## WHAT THE TASK REQUIRES
Copy each of the rows below word for word, keeping their order.

(Data entries)
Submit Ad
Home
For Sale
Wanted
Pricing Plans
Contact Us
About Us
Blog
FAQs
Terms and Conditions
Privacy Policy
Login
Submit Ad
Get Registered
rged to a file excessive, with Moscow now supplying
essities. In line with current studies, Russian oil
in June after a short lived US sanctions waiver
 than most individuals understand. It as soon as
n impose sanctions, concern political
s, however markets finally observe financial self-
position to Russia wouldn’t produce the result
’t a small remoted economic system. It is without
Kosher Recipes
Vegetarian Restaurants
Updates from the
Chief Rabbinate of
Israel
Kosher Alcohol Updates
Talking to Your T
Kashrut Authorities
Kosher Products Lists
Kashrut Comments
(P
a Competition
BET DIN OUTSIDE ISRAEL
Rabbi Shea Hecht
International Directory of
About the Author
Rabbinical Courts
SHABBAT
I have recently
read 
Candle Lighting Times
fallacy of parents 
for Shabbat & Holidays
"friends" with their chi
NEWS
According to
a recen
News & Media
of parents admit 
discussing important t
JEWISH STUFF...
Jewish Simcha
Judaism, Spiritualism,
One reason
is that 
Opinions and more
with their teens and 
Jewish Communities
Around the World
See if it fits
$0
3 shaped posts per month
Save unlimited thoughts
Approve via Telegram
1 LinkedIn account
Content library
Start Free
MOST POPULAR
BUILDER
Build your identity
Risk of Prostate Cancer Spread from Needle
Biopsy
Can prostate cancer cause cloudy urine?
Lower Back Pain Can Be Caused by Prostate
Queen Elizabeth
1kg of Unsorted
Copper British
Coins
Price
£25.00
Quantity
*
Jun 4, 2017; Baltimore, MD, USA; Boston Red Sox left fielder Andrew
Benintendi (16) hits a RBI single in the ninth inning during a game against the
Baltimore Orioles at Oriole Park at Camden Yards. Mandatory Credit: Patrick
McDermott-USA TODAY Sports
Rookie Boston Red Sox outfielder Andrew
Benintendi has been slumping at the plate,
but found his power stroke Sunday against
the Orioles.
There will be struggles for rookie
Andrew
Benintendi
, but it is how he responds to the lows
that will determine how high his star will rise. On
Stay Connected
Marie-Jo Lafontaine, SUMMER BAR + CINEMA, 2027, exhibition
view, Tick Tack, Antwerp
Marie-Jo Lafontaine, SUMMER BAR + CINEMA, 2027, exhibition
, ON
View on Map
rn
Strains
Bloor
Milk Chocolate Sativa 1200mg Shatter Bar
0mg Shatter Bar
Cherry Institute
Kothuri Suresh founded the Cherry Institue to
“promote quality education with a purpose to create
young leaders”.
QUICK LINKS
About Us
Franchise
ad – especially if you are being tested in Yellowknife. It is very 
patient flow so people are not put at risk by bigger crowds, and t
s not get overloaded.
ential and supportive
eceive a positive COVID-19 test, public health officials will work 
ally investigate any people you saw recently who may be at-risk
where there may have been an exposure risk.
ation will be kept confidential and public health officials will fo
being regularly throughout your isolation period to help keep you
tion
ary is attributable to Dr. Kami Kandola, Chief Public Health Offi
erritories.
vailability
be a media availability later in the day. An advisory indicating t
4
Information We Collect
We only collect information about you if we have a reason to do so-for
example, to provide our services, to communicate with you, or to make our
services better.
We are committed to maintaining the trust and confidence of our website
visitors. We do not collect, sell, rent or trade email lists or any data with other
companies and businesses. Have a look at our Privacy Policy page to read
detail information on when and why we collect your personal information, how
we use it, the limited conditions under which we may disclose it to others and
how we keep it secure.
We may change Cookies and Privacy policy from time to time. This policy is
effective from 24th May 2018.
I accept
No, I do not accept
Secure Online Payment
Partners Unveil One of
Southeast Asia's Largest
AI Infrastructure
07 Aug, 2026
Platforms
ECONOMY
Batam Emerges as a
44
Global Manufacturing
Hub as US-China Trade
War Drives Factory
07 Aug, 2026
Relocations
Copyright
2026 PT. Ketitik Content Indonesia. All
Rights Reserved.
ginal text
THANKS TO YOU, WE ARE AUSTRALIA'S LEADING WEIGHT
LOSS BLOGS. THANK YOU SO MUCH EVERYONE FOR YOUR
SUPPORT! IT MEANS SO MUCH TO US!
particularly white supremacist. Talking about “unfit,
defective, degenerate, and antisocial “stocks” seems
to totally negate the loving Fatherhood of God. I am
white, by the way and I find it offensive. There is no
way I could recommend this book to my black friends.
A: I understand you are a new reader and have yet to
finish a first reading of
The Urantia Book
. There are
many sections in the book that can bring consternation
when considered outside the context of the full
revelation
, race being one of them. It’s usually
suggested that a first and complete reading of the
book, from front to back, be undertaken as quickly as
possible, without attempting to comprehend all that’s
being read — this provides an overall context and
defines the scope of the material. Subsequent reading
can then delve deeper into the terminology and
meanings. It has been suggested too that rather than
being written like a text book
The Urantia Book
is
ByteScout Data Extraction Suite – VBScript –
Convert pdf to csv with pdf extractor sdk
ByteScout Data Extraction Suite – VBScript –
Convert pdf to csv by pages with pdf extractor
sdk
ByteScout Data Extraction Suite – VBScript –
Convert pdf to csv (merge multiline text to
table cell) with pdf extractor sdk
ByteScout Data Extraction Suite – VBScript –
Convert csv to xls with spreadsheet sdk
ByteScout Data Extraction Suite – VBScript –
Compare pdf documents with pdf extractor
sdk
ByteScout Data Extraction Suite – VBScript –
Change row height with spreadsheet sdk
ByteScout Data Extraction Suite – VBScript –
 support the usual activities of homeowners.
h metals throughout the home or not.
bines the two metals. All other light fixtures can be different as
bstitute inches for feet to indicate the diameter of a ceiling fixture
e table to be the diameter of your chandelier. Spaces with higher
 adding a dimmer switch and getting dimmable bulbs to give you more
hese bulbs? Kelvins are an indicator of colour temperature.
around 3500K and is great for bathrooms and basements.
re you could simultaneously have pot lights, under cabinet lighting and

## THE COMPLETED TASK
Submit Ad
Home
For Sale
Wanted
Pricing Plans
Contact Us
About Us
Blog
FAQs
Terms and Conditions
Privacy Policy
Login
Submit Ad
Get Registered
rged to a file excessive, with Moscow now supplying
essities. In line with current studies, Russian oil
in June after a short lived US sanctions waiver
 than most individuals understand. It as soon as
n impose sanctions, concern political
s, however markets finally observe financial self-
position to Russia wouldn’t produce the result
’t a small remoted economic system. It is without
Kosher Recipes
Vegetarian Restaurants
Updates from the
Chief Rabbinate of
Israel
Kosher Alcohol Updates
Talking to Your T
Kashrut Authorities
Kosher Products Lists
Kashrut Comments
(P
a Competition
BET DIN OUTSIDE ISRAEL
Rabbi Shea Hecht
International Directory of
About the Author
Rabbinical Courts
SHABBAT
I have recently
read 
Candle Lighting Times
fallacy of parents 
for Shabbat & Holidays
"friends" with their chi
NEWS
According to
a recen
News & Media
of parents admit 
discussing important t
JEWISH STUFF...
Jewish Simcha
Judaism, Spiritualism,
One reason
is that 
Opinions and more
with their teens and 
Jewish Communities
Around the World
See if it fits
$0
3 shaped posts per month
Save unlimited thoughts
Approve via Telegram
1 LinkedIn account
Content library
Start Free
MOST POPULAR
BUILDER
Build your identity
Risk of Prostate Cancer Spread from Needle
Biopsy
Can prostate cancer cause cloudy urine?
Lower Back Pain Can Be Caused by Prostate
Queen Elizabeth
1kg of Unsorted
Copper British
Coins
Price
£25.00
Quantity
*
Jun 4, 2017; Baltimore, MD, USA; Boston Red Sox left fielder Andrew
Benintendi (16) hits a RBI single in the ninth inning during a game against the
Baltimore Orioles at Oriole Park at Camden Yards. Mandatory Credit: Patrick
McDermott-USA TODAY Sports
Rookie Boston Red Sox outfielder Andrew
Benintendi has been slumping at the plate,
but found his power stroke Sunday against
the Orioles.
There will be struggles for rookie
Andrew
Benintendi
, but it is how he responds to the lows
that will determine how high his star will rise. On
Stay Connected
Marie-Jo Lafontaine, SUMMER BAR + CINEMA, 2027, exhibition
view, Tick Tack, Antwerp
Marie-Jo Lafontaine, SUMMER BAR + CINEMA, 2027, exhibition
, ON
View on Map
rn
Strains
Bloor
Milk Chocolate Sativa 1200mg Shatter Bar
0mg Shatter Bar
Cherry Institute
Kothuri Suresh founded the Cherry Institue to
“promote quality education with a purpose to create
young leaders”.
QUICK LINKS
About Us
Franchise
ad – especially if you are being tested in Yellowknife. It is very 
patient flow so people are not put at risk by bigger crowds, and t
s not get overloaded.
ential and supportive
eceive a positive COVID-19 test, public health officials will work 
ally investigate any people you saw recently who may be at-risk
where there may have been an exposure risk.
ation will be kept confidential and public health officials will fo
being regularly throughout your isolation period to help keep you
tion
ary is attributable to Dr. Kami Kandola, Chief Public Health Offi
erritories.
vailability
be a media availability later in the day. An advisory indicating t
4
Information We Collect
We only collect information about you if we have a reason to do so-for
example, to provide our services, to communicate with you, or to make our
services better.
We are committed to maintaining the trust and confidence of our website
visitors. We do not collect, sell, rent or trade email lists or any data with other
companies and businesses. Have a look at our Privacy Policy page to read
detail information on when and why we collect your personal information, how
we use it, the limited conditions under which we may disclose it to others and
how we keep it secure.
We may change Cookies and Privacy policy from time to time. This policy is
effective from 24th May 2018.
I accept
No, I do not accept
Secure Online Payment
Partners Unveil One of
Southeast Asia's Largest
AI Infrastructure
07 Aug, 2026
Platforms
ECONOMY
Batam Emerges as a
44
Global Manufacturing
Hub as US-China Trade
War Drives Factory
07 Aug, 2026
Relocations
Copyright
2026 PT. Ketitik Content Indonesia. All
Rights Reserved.
ginal text
THANKS TO YOU, WE ARE AUSTRALIA'S LEADING WEIGHT
LOSS BLOGS. THANK YOU SO MUCH EVERYONE FOR YOUR
SUPPORT! IT MEANS SO MUCH TO US!
particularly white supremacist. Talking about “unfit,
defective, degenerate, and antisocial “stocks” seems
to totally negate the loving Fatherhood of God. I am
white, by the way and I find it offensive. There is no
way I could recommend this book to my black friends.
A: I understand you are a new reader and have yet to
finish a first reading of
The Urantia Book
. There are
many sections in the book that can bring consternation
when considered outside the context of the full
revelation
, race being one of them. It’s usually
suggested that a first and complete reading of the
book, from front to back, be undertaken as quickly as
possible, without attempting to comprehend all that’s
being read — this provides an overall context and
defines the scope of the material. Subsequent reading
can then delve deeper into the terminology and
meanings. It has been suggested too that rather than
being written like a text book
The Urantia Book
is
ByteScout Data Extraction Suite – VBScript –
Convert pdf to csv with pdf extractor sdk
ByteScout Data Extraction Suite – VBScript –
Convert pdf to csv by pages with pdf extractor
sdk
ByteScout Data Extraction Suite – VBScript –
Convert pdf to csv (merge multiline text to
table cell) with pdf extractor sdk
ByteScout Data Extraction Suite – VBScript –
Convert csv to xls with spreadsheet sdk
ByteScout Data Extraction Suite – VBScript –
Compare pdf documents with pdf extractor
sdk
ByteScout Data Extraction Suite – VBScript –
Change row height with spreadsheet sdk
ByteScout Data Extraction Suite – VBScript –
 support the usual activities of homeowners.
h metals throughout the home or not.
bines the two metals. All other light fixtures can be different as
bstitute inches for feet to indicate the diameter of a ceiling fixture
e table to be the diameter of your chandelier. Spaces with higher
 adding a dimmer switch and getting dimmable bulbs to give you more
hese bulbs? Kelvins are an indicator of colour temperature.
around 3500K and is great for bathrooms and basements.
re you could simultaneously have pot lights, under cabinet lighting and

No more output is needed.